Go through the entries below from the first line and transcribe each one exactly, ending with the line that contains "index tip: (211, 1476)".

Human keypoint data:
Segment Open
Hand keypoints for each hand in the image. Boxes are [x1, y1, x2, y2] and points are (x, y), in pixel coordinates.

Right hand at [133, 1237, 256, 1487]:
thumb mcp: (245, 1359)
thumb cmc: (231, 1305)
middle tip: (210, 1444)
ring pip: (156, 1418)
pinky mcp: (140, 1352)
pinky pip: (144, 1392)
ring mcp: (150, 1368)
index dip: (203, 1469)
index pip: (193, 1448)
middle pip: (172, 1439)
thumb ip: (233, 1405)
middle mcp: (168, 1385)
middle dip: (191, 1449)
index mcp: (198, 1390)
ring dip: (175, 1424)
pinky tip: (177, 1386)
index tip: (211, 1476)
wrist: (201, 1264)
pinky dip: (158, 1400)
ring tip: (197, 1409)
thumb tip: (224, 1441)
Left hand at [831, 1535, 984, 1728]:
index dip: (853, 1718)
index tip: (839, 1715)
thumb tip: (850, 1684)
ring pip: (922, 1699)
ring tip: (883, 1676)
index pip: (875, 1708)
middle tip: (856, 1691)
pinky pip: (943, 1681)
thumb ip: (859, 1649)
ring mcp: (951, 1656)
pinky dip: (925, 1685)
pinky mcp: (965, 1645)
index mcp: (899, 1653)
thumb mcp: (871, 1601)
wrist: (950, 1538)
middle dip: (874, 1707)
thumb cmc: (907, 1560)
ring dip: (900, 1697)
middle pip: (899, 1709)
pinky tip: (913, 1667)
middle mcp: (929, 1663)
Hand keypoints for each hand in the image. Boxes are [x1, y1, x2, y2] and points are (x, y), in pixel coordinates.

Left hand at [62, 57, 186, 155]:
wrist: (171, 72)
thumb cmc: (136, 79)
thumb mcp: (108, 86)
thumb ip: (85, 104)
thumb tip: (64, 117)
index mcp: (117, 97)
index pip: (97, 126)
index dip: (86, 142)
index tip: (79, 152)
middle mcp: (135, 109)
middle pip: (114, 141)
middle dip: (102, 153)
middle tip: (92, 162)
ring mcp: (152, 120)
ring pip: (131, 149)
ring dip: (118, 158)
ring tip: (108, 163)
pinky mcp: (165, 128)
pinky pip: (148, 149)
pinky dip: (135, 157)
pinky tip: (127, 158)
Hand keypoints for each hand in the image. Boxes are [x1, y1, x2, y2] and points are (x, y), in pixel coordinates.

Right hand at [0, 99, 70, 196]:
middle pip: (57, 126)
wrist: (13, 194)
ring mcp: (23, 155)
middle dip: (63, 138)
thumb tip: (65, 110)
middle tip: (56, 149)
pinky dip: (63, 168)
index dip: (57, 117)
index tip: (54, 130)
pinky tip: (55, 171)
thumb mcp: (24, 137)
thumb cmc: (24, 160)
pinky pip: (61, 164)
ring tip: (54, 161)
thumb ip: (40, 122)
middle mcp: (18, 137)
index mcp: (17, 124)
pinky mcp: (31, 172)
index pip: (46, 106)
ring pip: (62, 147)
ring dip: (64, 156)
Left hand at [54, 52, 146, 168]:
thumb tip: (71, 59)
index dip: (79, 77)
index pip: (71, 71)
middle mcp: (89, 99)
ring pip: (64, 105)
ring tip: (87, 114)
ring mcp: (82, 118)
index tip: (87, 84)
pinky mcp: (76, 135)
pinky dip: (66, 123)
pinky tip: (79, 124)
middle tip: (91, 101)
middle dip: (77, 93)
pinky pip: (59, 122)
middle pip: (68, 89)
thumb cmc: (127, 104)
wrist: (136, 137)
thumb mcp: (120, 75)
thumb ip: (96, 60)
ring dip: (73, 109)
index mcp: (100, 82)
Segment Closed
• **THE COMPLETED TASK**
Hand keypoints for each hand in the image. Boxes are [x1, y1, x2, y2] and points are (x, y), in pixel coordinates.

Right hand at [133, 1237, 256, 1487]:
thumb mcp: (245, 1359)
thumb cmc: (231, 1305)
middle tip: (210, 1444)
ring pip: (156, 1418)
pinky mcp: (140, 1352)
pinky pip: (144, 1392)
ring mcp: (150, 1368)
index dip: (203, 1469)
index pip: (193, 1448)
middle pip: (172, 1439)
thumb ip: (233, 1405)
middle mcp: (168, 1385)
middle dip: (191, 1449)
index mcp: (198, 1390)
ring dip: (175, 1424)
pinky tip: (177, 1386)
index tip: (211, 1476)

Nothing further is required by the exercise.